# dogs



## lucas_shane (Jan 25, 2011)

I want a trained dog that will corner a bobcat. What do you guys think it would cost ? And where would I get one ?


----------



## On a call (Mar 3, 2010)

Luke...I heard you just train hounds just like you would for any other animal. If you would like just pm me and I most likely could put you in touch with guys that have cat running hounds.


----------



## catcapper (Feb 11, 2010)

Hey Luke--- PM Predatortalk member [email protected] ---He's a real houndman. I think he runs up in the Oregon counrty. Bet he knows where you can pickup a good dog out here on this side of the river.


----------



## On a call (Mar 3, 2010)

Great advice from Cat. I had forgot about Duane.


----------



## lucas_shane (Jan 25, 2011)

Thanks guys. It may be way out of my budget but I think it would be fun.
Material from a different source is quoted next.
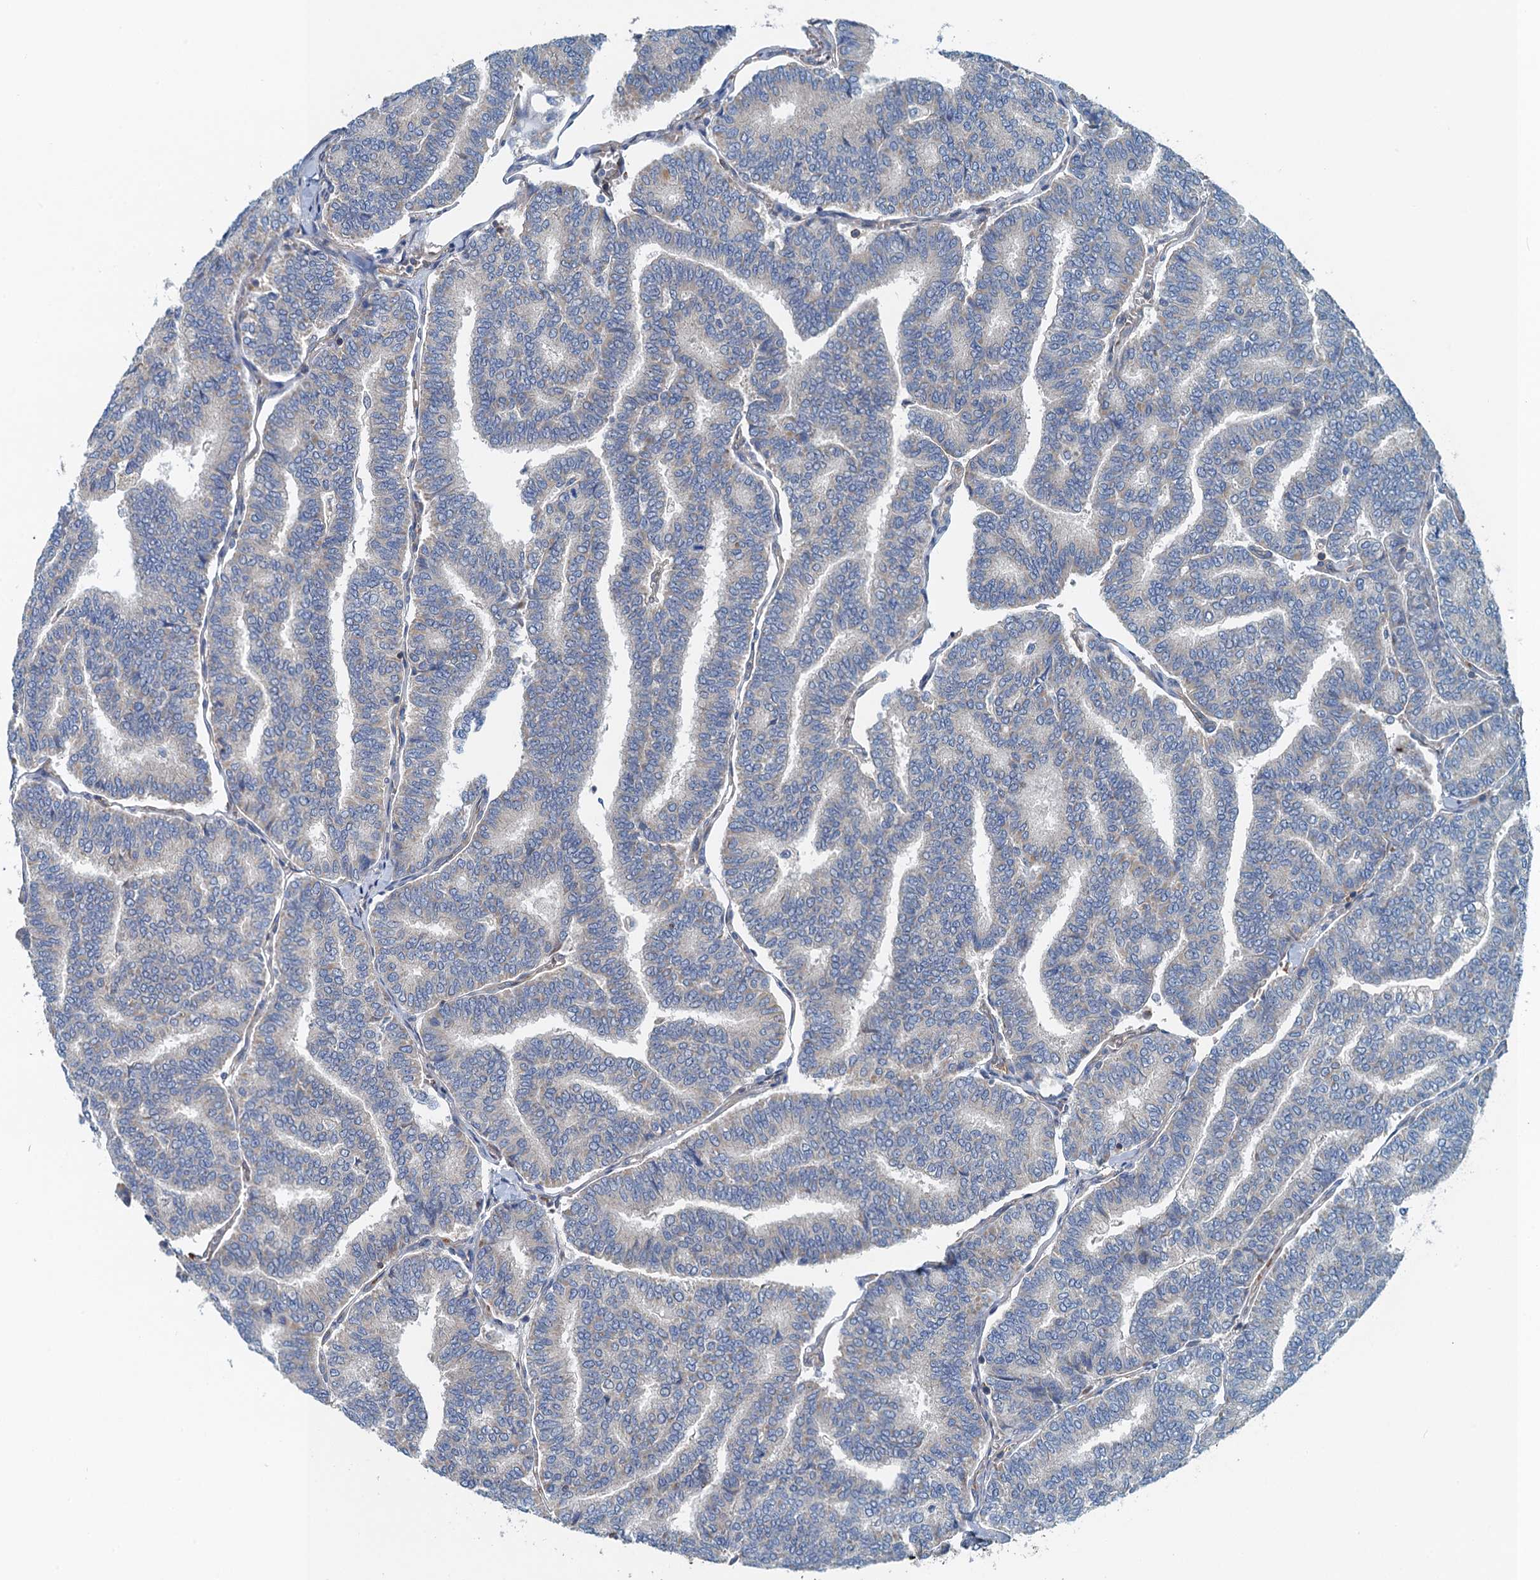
{"staining": {"intensity": "negative", "quantity": "none", "location": "none"}, "tissue": "thyroid cancer", "cell_type": "Tumor cells", "image_type": "cancer", "snomed": [{"axis": "morphology", "description": "Papillary adenocarcinoma, NOS"}, {"axis": "topography", "description": "Thyroid gland"}], "caption": "IHC photomicrograph of thyroid papillary adenocarcinoma stained for a protein (brown), which exhibits no expression in tumor cells.", "gene": "ROGDI", "patient": {"sex": "female", "age": 35}}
We also have big cats but they are very few so I thought a bobcat dog would be cool.


----------



## lucas_shane (Jan 25, 2011)

Well that was short lived...lol

Duane cant recieve pms. maybe he will see this post and get in touch with me


----------



## youngdon (Mar 10, 2010)

PM sent to you Luke.


----------



## lucas_shane (Jan 25, 2011)

Thanks YD . Hopefully he will have some info that is good !! Info in free but Hopeing I can afford a dog...lol


----------



## On a call (Mar 3, 2010)

Do you want to train your own dog or buy a finished dog ?


----------



## lucas_shane (Jan 25, 2011)

Man I have no clue of how to train one !!


----------



## youngdon (Mar 10, 2010)

It's easier if you have one that knows the ropes to teach you new one.... They speak the language.


----------



## On a call (Mar 3, 2010)

Ok Luke...I am sending you a pm with info


----------